Partial victories for SMMC, Inspectorate in court case

PHILIPSBURG–St. Maarten Medical Center (SMMC) and the Inspectorate of Public Health IVSA both booked partial victories in the court case filed by the hospital against the Inspectorate on August 22, 2016, it emerged Friday.

A Court hearing in this case was held on April 24, 2017. The Judge initially announced that she would pronounce a verdict on May 16, but ultimately a decision was not reached until almost two months later.

In the LAR administrative proceedings, SMMC, represented by attorney-at-law Pieter Soons, had filed objections against two orders with payment of penalties issued by the Inspectorate on March 23, 2016. One concerned the unauthorized employment of medical practitioners at the hospital.

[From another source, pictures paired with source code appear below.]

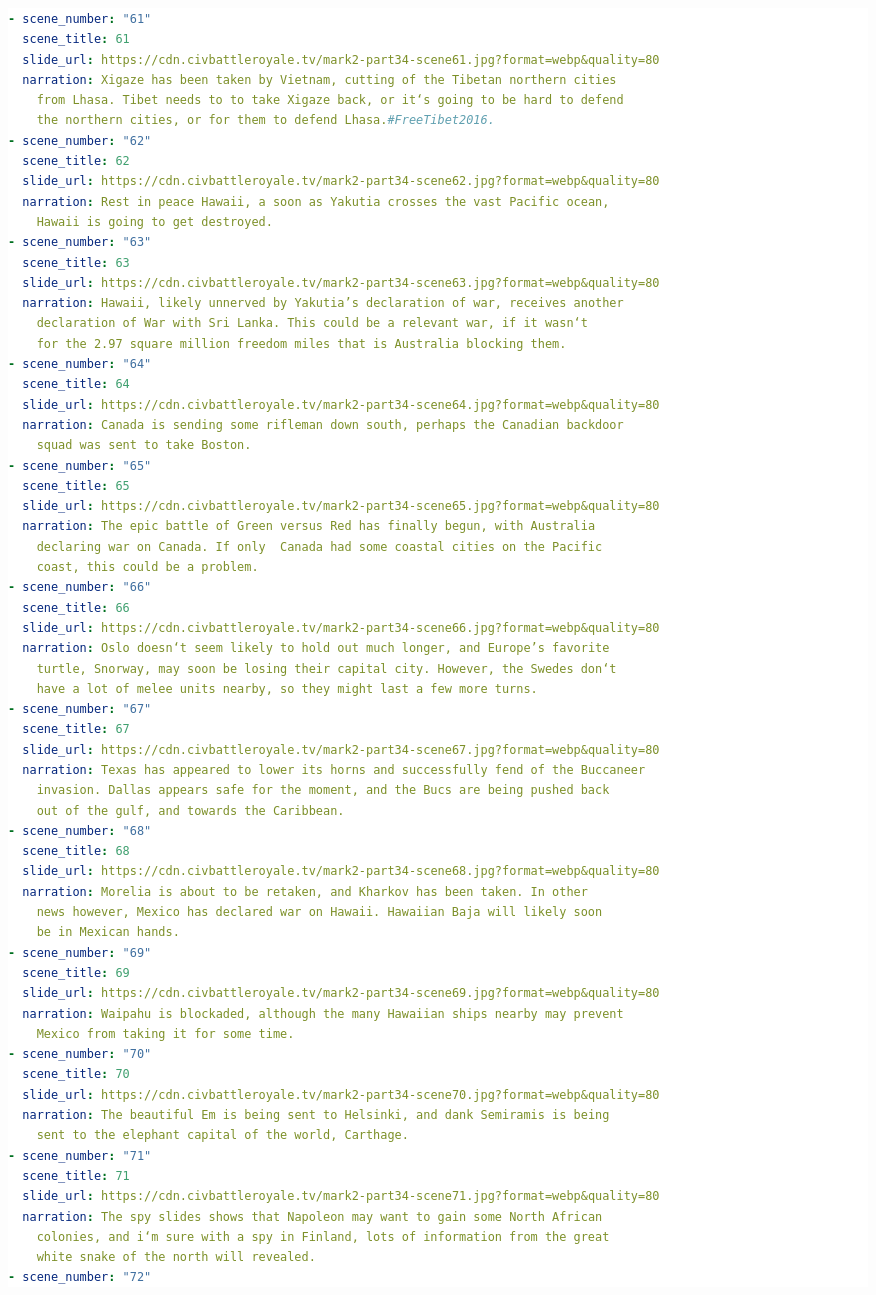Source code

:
 ```yaml
- scene_number: "61"
  scene_title: 61
  slide_url: https://cdn.civbattleroyale.tv/mark2-part34-scene61.jpg?format=webp&quality=80
  narration: Xigaze has been taken by Vietnam, cutting of the Tibetan northern cities
    from Lhasa. Tibet needs to to take Xigaze back, or it‘s going to be hard to defend
    the northern cities, or for them to defend Lhasa.#FreeTibet2016.
- scene_number: "62"
  scene_title: 62
  slide_url: https://cdn.civbattleroyale.tv/mark2-part34-scene62.jpg?format=webp&quality=80
  narration: Rest in peace Hawaii, a soon as Yakutia crosses the vast Pacific ocean,
    Hawaii is going to get destroyed.
- scene_number: "63"
  scene_title: 63
  slide_url: https://cdn.civbattleroyale.tv/mark2-part34-scene63.jpg?format=webp&quality=80
  narration: Hawaii, likely unnerved by Yakutia’s declaration of war, receives another
    declaration of War with Sri Lanka. This could be a relevant war, if it wasn‘t
    for the 2.97 square million freedom miles that is Australia blocking them.
- scene_number: "64"
  scene_title: 64
  slide_url: https://cdn.civbattleroyale.tv/mark2-part34-scene64.jpg?format=webp&quality=80
  narration: Canada is sending some rifleman down south, perhaps the Canadian backdoor
    squad was sent to take Boston.
- scene_number: "65"
  scene_title: 65
  slide_url: https://cdn.civbattleroyale.tv/mark2-part34-scene65.jpg?format=webp&quality=80
  narration: The epic battle of Green versus Red has finally begun, with Australia
    declaring war on Canada. If only  Canada had some coastal cities on the Pacific
    coast, this could be a problem.
- scene_number: "66"
  scene_title: 66
  slide_url: https://cdn.civbattleroyale.tv/mark2-part34-scene66.jpg?format=webp&quality=80
  narration: Oslo doesn‘t seem likely to hold out much longer, and Europe’s favorite
    turtle, Snorway, may soon be losing their capital city. However, the Swedes don‘t
    have a lot of melee units nearby, so they might last a few more turns.
- scene_number: "67"
  scene_title: 67
  slide_url: https://cdn.civbattleroyale.tv/mark2-part34-scene67.jpg?format=webp&quality=80
  narration: Texas has appeared to lower its horns and successfully fend of the Buccaneer
    invasion. Dallas appears safe for the moment, and the Bucs are being pushed back
    out of the gulf, and towards the Caribbean.
- scene_number: "68"
  scene_title: 68
  slide_url: https://cdn.civbattleroyale.tv/mark2-part34-scene68.jpg?format=webp&quality=80
  narration: Morelia is about to be retaken, and Kharkov has been taken. In other
    news however, Mexico has declared war on Hawaii. Hawaiian Baja will likely soon
    be in Mexican hands.
- scene_number: "69"
  scene_title: 69
  slide_url: https://cdn.civbattleroyale.tv/mark2-part34-scene69.jpg?format=webp&quality=80
  narration: Waipahu is blockaded, although the many Hawaiian ships nearby may prevent
    Mexico from taking it for some time.
- scene_number: "70"
  scene_title: 70
  slide_url: https://cdn.civbattleroyale.tv/mark2-part34-scene70.jpg?format=webp&quality=80
  narration: The beautiful Em is being sent to Helsinki, and dank Semiramis is being
    sent to the elephant capital of the world, Carthage.
- scene_number: "71"
  scene_title: 71
  slide_url: https://cdn.civbattleroyale.tv/mark2-part34-scene71.jpg?format=webp&quality=80
  narration: The spy slides shows that Napoleon may want to gain some North African
    colonies, and i‘m sure with a spy in Finland, lots of information from the great
    white snake of the north will revealed.
- scene_number: "72"
```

The second concerned the hospital’s failure to report all potential calamities at the medical facility within 24 hours.

In the contested decisions, the Inspectorate had attached a maximum penalty of NAf. 75,000 in case SMMC failed to comply with the obligation to administer the oath of new medical practitioners within a period of three months.

The Inspectorate, represented in the procedure by attorney Dana Kweekel, also ordered SMMC to report calamities within 48 hours, or face a maximum penalty of NAf. 200,000.

By letter of January 21, 2016, the Inspectorate had called upon SMMC to cease the employment of two medical doctors. In response, SMMC informed the Inspectorate that one of the mentioned doctors had not been working at SMMC after January 15, 2016, whereas the other was undergoing a work programme “under full supervision” at the Emergency Ward.

A request for a ministerial decision on behalf of one of the medical practitioners was filed with the Minister of Public Health on December 9, 2015. The Court found it proven that for “at least some time” both medical doctors had been working at SMMC in January 2016 without the Minister’s authorisation.

By law, a doctor can only start working at the hospital after ministerial authorisation, and after being put under oath by the Governor.

In the verdict, the Court stated that it could not be said that SMMC had done everything in its power to obtain all the required paperwork for the two practitioners well on time.

   In one case, the Court established that SMMC had only started the procedure shortly before commencement of the labour contract. In the second case, the procedure was only started after the doctor’s arrival on St. Maarten.

Therefore, the Court’s decision on the admission of medical practitioners went in the Inspectorate’s favour. The Judge said the Inspectorate had rightfully used its authority to impose penalties, also because the Inspectorate, had granted the hospital a period of three months to administer the oath on new practitioners upon receipt of ministerial approval.

The hospital’s arguments that the procedures were insufficiently “streamlined” were dismissed. SMMC claimed that the procedures to obtain ministerial approval take a very long time, and that only after the minister’s approval the immigration process can be started, before any oath can be administered.

Under the National Ordinance for Health Institutions (LV Zorginstellingen), the hospital is obligated to provide “responsible” care.

“Under the provision of care, falls the obligation to only employ expert and competent doctors, who comply with all requirements to be allowed to work in the hospital,” the Judge stated.

In another letter sent on January 21, 2016, the Inspectorate wrote that “any unexpected or unwanted event occurring during provision of care, treatment or stay of a patient that has led to or will lead to death or severe harm,” should be considered a calamity.

According to the Inspectorate, SMMC had failed in its obligation to report five such calamities to the Inspectorate.

The hospital responded by saying that two of these cases were no calamities, while two had been reported after it had become clear that these were indeed calamities. In one case, SMMC admitted that it concerned a calamity which it had wrongly failed to report.

In the opinion of the Court, the Inspectorate had provided a “clear and workable” definition of the concept of a calamity. The Inspector, however, had failed to provide similar clarity where it concerned the required timeframe in which SMMC has to report such incidents, the Judge stated.

Only in one case could it be ascertained that SMMC had not met the deadline to report the incident, the Court stated. Furthermore, parties were still involved in discussions concerning guidelines in this respect, which led the Judge to the conclusion that no Court decision could be made at this point, and no penalties could be imposed.

For the practice of medicine in violation of the obligations as mentioned in two national ordinances, SMMC was ordered to pay the legal cost of these proceedings, which were set at NAf. 1,550.